▶ Work order
Your copy should contain exactly the lines from the one that holds "pinky tip: (215, 207)" through the end of the material, reproduced as written, with no pictures.

▶ Given information
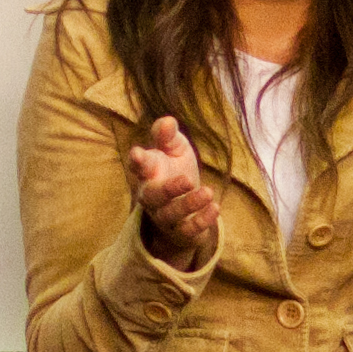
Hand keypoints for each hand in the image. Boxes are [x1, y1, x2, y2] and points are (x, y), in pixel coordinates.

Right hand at [127, 115, 219, 266]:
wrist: (186, 206)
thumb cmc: (175, 170)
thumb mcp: (174, 149)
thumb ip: (168, 136)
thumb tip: (168, 121)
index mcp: (148, 172)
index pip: (138, 166)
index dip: (137, 160)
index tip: (137, 154)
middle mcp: (151, 196)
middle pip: (152, 196)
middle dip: (168, 189)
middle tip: (188, 179)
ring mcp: (165, 215)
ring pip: (171, 214)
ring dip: (189, 204)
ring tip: (208, 192)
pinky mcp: (182, 231)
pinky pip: (188, 230)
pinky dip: (201, 220)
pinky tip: (215, 207)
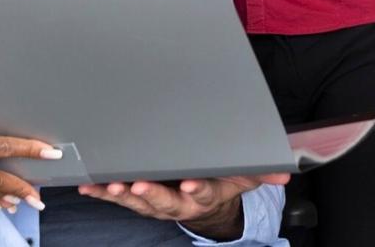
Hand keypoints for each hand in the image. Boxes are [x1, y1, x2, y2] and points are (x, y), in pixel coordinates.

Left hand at [78, 173, 288, 238]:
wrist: (205, 204)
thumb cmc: (221, 180)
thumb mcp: (243, 175)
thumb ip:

▶ Reply
pinky tip: (215, 207)
Hand keypoints for each hand in the image. Boxes are [x1, y1, x2, y2] and points are (x, y), in pixel coordinates.

Left hand at [78, 173, 288, 238]:
wrist: (205, 204)
thumb cmc: (221, 180)
thumb mcp: (243, 175)
thumb ip:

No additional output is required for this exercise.